**Aim of the task:**
Reproduce everything in the Trangia post from "As the times" down to "yet to come.".

**Page text:**
Wednesday, 5 December 2007

How Many Ways Shall I Compare BoB To A Battered Trangia?


As the times and my tastes have changed, I’ve had a few different lives, each of them symbolised by a ‘trademark’ item. Some people I know well from office life have never seen me not wearing my trademark old school pinstripe suits, that bushcraft knife was witness to many a boyhood adventure in the wilds. The rogue floppy shows great promise as a trademark of adventures yet to come.

Luke Skywalker had his Light Sabre, Mors Kochanski has his Mora, and Ray Mears has his Woodlore. If there’s one thing I’ll always associate with BoB (or inspector gadget as he was known in the day) it’s the Trangia field cooker.

It’s a sigil for the man himself - you can get something that’s a little bit shinier, more fashionable, one that maybe boils a little faster, a little lighter, more ‘technical’ even. But when you want one that ‘is what it is’ and will never ever let you down the Trangia is yer man.

**Supplied data:**
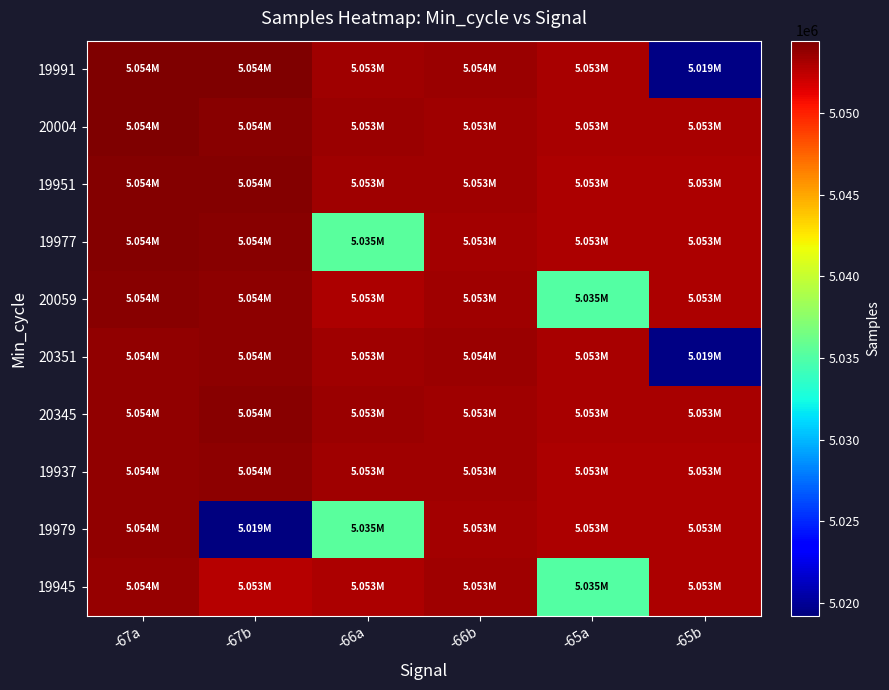

Which label corresponds to the largest value in the chart?

-67a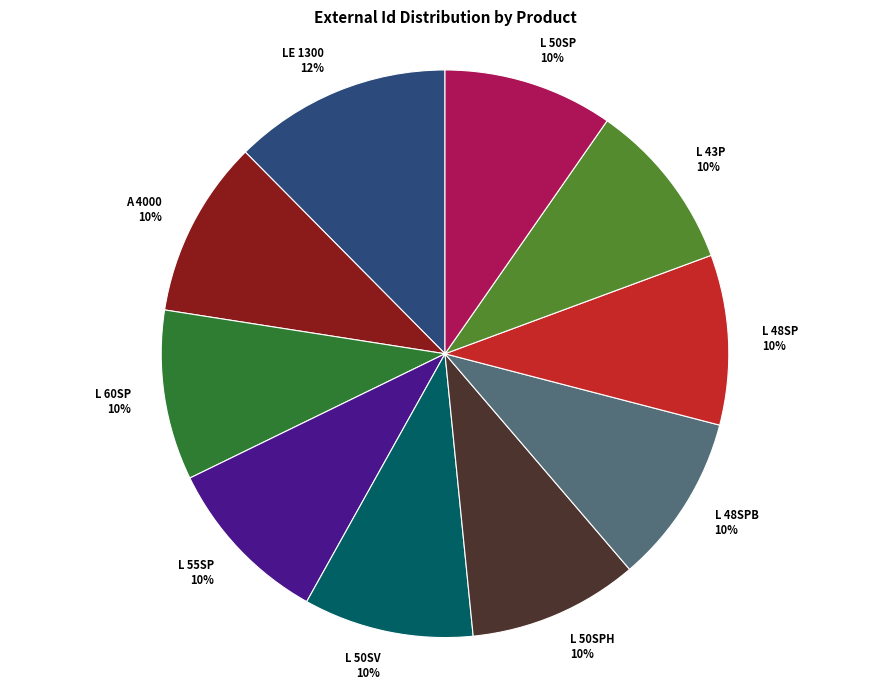

To the nearest percent, what portion does L 48SPB 10% represent?

10%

**Result:**
As the times and my tastes have changed, I’ve had a few different lives, each of them symbolised by a ‘trademark’ item. Some people I know well from office life have never seen me not wearing my trademark old school pinstripe suits, that bushcraft knife was witness to many a boyhood adventure in the wilds. The rogue floppy shows great promise as a trademark of adventures yet to come.